TEXT SHOWN:
####

Now, the team has explored the changes in knee and ankle joint pain, as well as on an unaffected site (the dominant hand), over a one-year period using QST and compared the findings with healthy individuals.

The study enrolled 24 patients ranging in age from 34 to 70 years (mean age 52 years), of whom 19 had severe hemophilia A (lacking factor VIII) and three had severe hemophilia B (lacking factor IX). Two patients with moderate hemophilia were included, one with hemophilia A and one with hemophilia B.

Eligible patients had at least one painful knee or ankle joint. All severe cases were treated with preventive (prophylactic) factor replacement therapies, which provide functional factor VIII and IX proteins.

Compared to controls, people with hemophilia had significantly higher joint scores at study entry (baseline) and at follow-up, as measured by the physical joint examination instrument, with higher scores indicating more impaired joint status. Likewise, subjective pain and pain intensity scores were also significantly higher in all examined joints at both time points in hemophilia patients.

At all three sites examined — joints in the knee, ankle, and dominant hand — hemophilia participants showed significant differences compared to controls in terms of sensory detection thresholds and pain thresholds.

In the knee joints, mechanical pain sensitivity in patients was significantly higher than in controls, as measured by pinpricks along with tactile stimuli using a brush, cotton swab, and cotton ball. There was a trend towards increased pain sensitivity to the stimuli in the ankles, and no difference between the two groups at the dominant unaffected hands.

####

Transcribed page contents
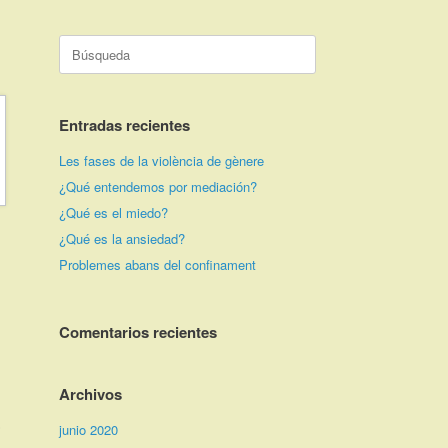
Buscar:
Entradas recientes
Les fases de la violència de gènere
¿Qué entendemos por mediación?
¿Qué es el miedo?
¿Qué es la ansiedad?
Problemes abans del confinament
Comentarios recientes
Archivos
)
junio 2020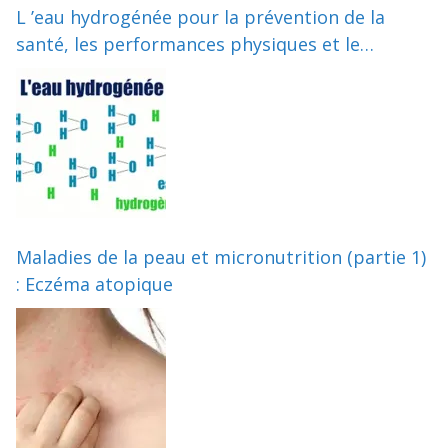
L ’eau hydrogénée pour la prévention de la
santé, les performances physiques et le
vieillissement
Maladies de la peau et micronutrition (partie 1)
: Eczéma atopique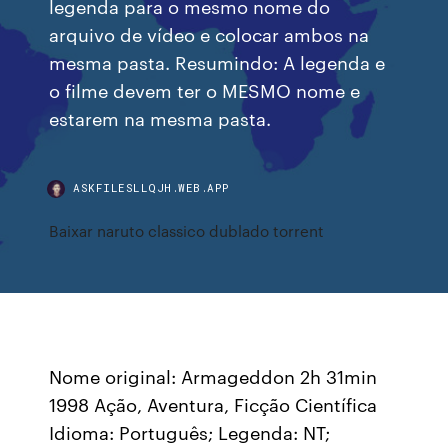
legenda para o mesmo nome do
arquivo de vídeo e colocar ambos na
mesma pasta. Resumindo: A legenda e
o filme devem ter o MESMO nome e
estarem na mesma pasta.
ASKFILESLLQJH.WEB.APP
Baixar naruto classico dublado torrent
Nome original: Armageddon 2h 31min
1998 Ação, Aventura, Ficção Científica
Idioma: Português; Legenda: NT;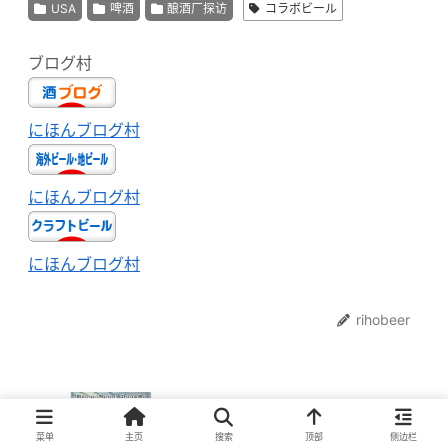
USA
啤酒
酿酒厂探访
コラボビール
ブログ村
にほんブログ村
にほんブログ村
にほんブログ村
rihobeer
Green Cheek Beer Co.登陆日本！
WBC2023四冠加州最受关注精酿厂｜
菜单
主页
搜索
顶部
侧边栏
Untappd 4.14的实力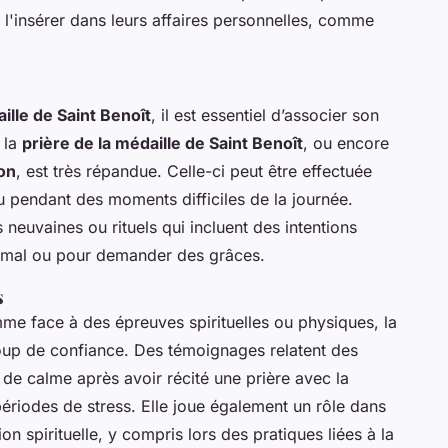
e l'insérer dans leurs affaires personnelles, comme
aille de Saint Benoît
, il est essentiel d’associer son
e la
prière de la médaille de Saint Benoît
, ou encore
ion
, est très répandue. Celle-ci peut être effectuée
 pendant des moments difficiles de la journée.
 neuvaines ou rituels qui incluent des intentions
le mal ou pour demander des grâces.
s
mme face à des épreuves spirituelles ou physiques, la
up de confiance. Des témoignages relatent des
de calme après avoir récité une prière avec la
périodes de stress. Elle joue également un rôle dans
n spirituelle, y compris lors des pratiques liées à la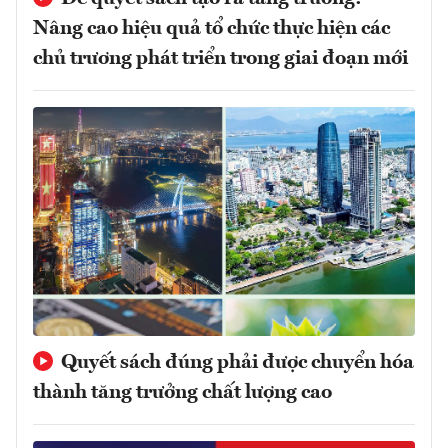
Nâng cao hiệu quả tổ chức thực hiện các
chủ trương phát triển trong giai đoạn mới
Quyết sách đúng phải được chuyển hóa
thành tăng trưởng chất lượng cao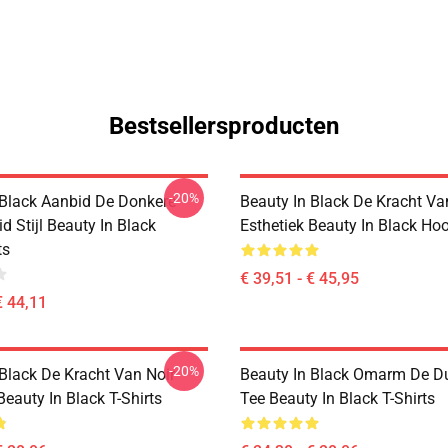
Bestsellersproducten
-20%
 Black Aanbid De Donkere
Beauty In Black De Kracht Va
 Stijl Beauty In Black
Esthetiek Beauty In Black Ho
ts
€ 39,51 - € 45,95
€ 44,11
-20%
 Black De Kracht Van Noir
Beauty In Black Omarm De Du
Beauty In Black T-Shirts
Tee Beauty In Black T-Shirts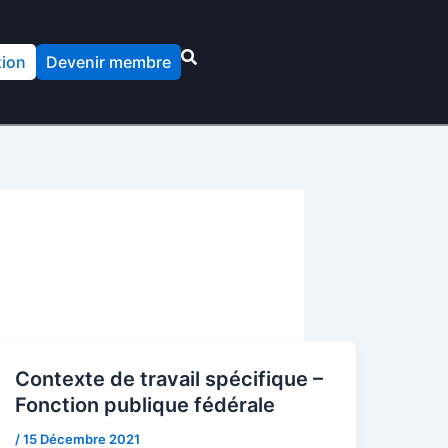
ion
Devenir membre
Contexte de travail spécifique –
Fonction publique fédérale
/
15 Décembre 2021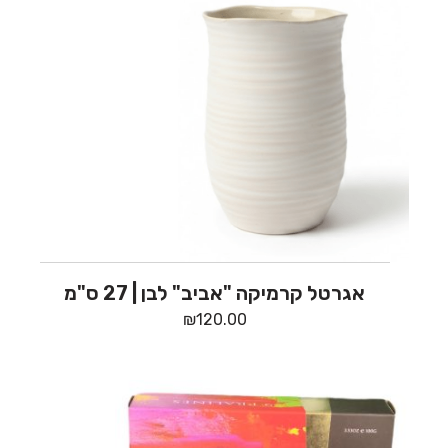
אגרטל קרמיקה "אביב" לבן | 27 ס"מ
₪
120.00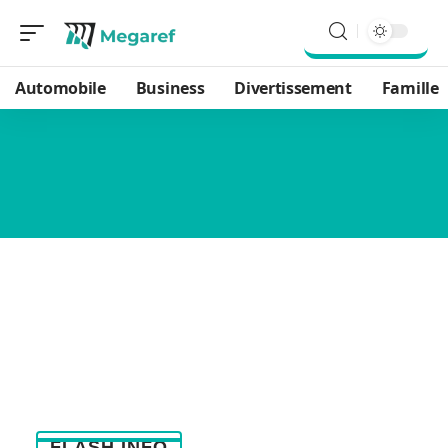
Automobile
Business
Divertissement
Famille
FLASH INFO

####

From the text on joint pain in hemophilia, pull out the part that begins at the words "The study enrolled" and stops after "and IX proteins.". Those transcribed lines have nothing to do with this.

The study enrolled 24 patients ranging in age from 34 to 70 years (mean age 52 years), of whom 19 had severe hemophilia A (lacking factor VIII) and three had severe hemophilia B (lacking factor IX). Two patients with moderate hemophilia were included, one with hemophilia A and one with hemophilia B.

Eligible patients had at least one painful knee or ankle joint. All severe cases were treated with preventive (prophylactic) factor replacement therapies, which provide functional factor VIII and IX proteins.